The "Six Pieces for Organ" by Herbert Howells (1892-1983) were not published until 1953, but were all composed during the years of 1940-1945. Dedicated to Herbert Sumsion, the organist (at the time) of Gloucester Cathedral, they hold a significant spot in the repertorie. Howells considered the third in the group, "Master Tallis's Testament" (1940) to be one of his most "significant" works.
It captures the essence of the ‘Second English Renaissance’ of Howells, Vaughan Williams, and Holst et al with its seamless blending of sixteenth century modality and twentieth century sensuality. The work is essentially a set of gradual variations on the opening theme, each subsequent variation growing in intensity, complexity and volume. The tone of the piece at the beginning is that of a restrained pastoralism, with the modal G minor gently washing against the numerous ‘Tudor’ chromatic inflections.

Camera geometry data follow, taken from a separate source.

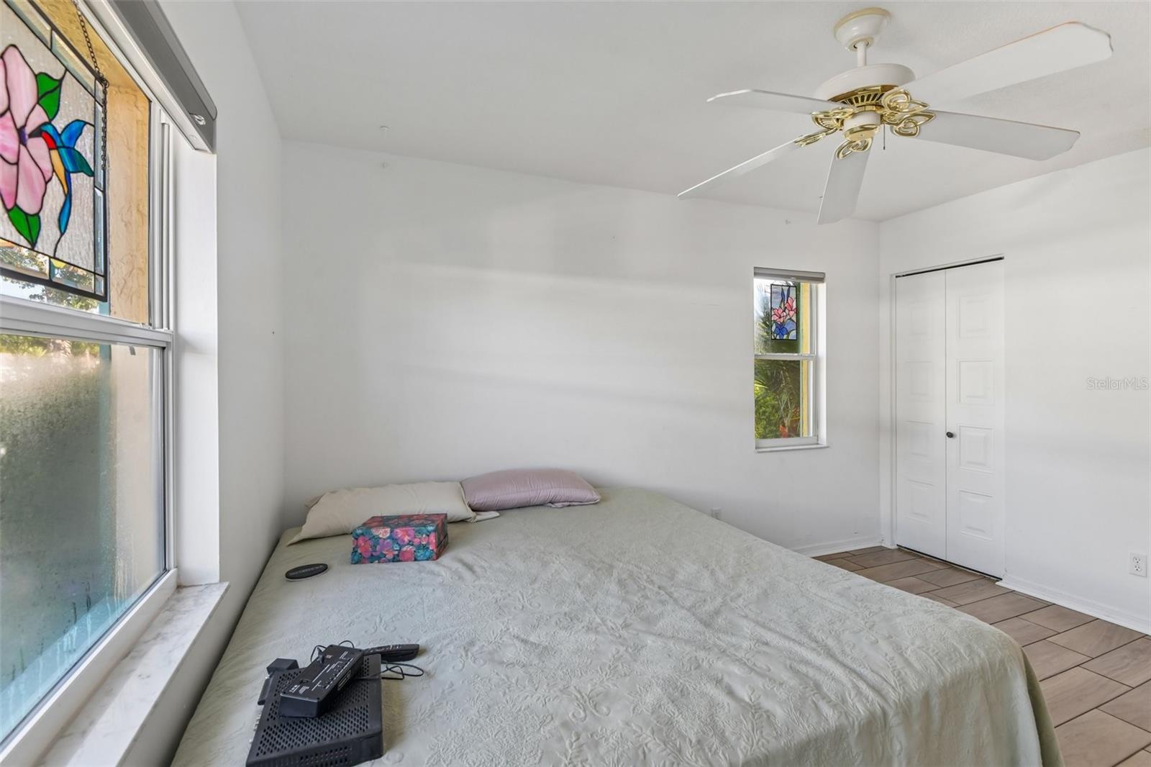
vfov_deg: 73.7
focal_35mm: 16
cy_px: 384
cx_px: 576
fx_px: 511
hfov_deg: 96.7
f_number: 8
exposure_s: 1/30
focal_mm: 16
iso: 400
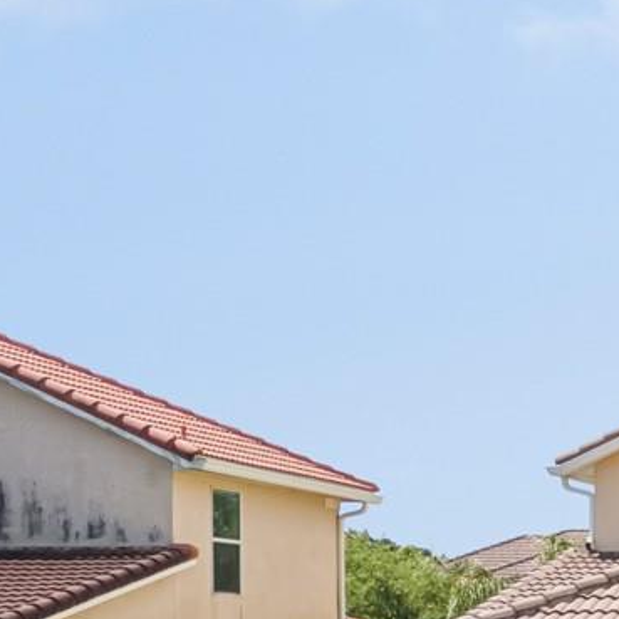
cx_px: 1228
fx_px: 1861
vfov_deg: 18.4
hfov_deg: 15.3
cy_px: 619
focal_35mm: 92
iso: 100
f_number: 2.8
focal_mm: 4.5
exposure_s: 1/640
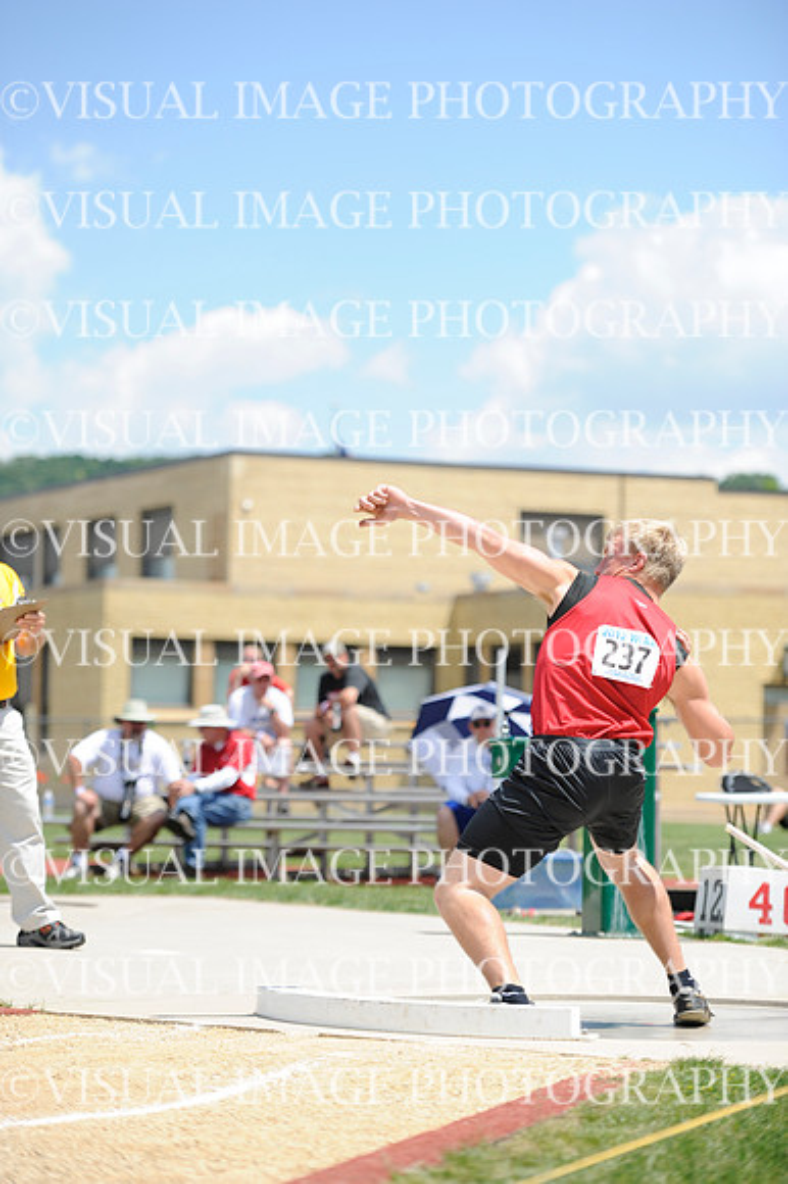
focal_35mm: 112
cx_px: 394
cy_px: 592
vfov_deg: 18.3
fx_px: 3681
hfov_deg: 12.2
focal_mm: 112
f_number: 2.8
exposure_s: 1/2500
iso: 250
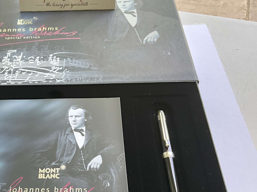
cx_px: 63
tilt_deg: -54.2
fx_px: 327
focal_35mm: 44
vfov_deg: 32.5
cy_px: 134
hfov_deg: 41.6
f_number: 1.8
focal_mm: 3
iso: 64
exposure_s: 1/119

The work is certainly influenced by Vaughan Williams' "Fantasia on a theme of Thomas Tallis," and carries the great man's (Tallis) music forward into a new dimension.
I find that the most important thing with this piece is to "keep the flow" going. It shouldn't necessarily be "rigid," but it must be formal.
It is fitting that the work be played on the Salisbury Willis, as Howells was briefly Assistant Organist there (under Walter Alcock), and always had a special feeling for the place.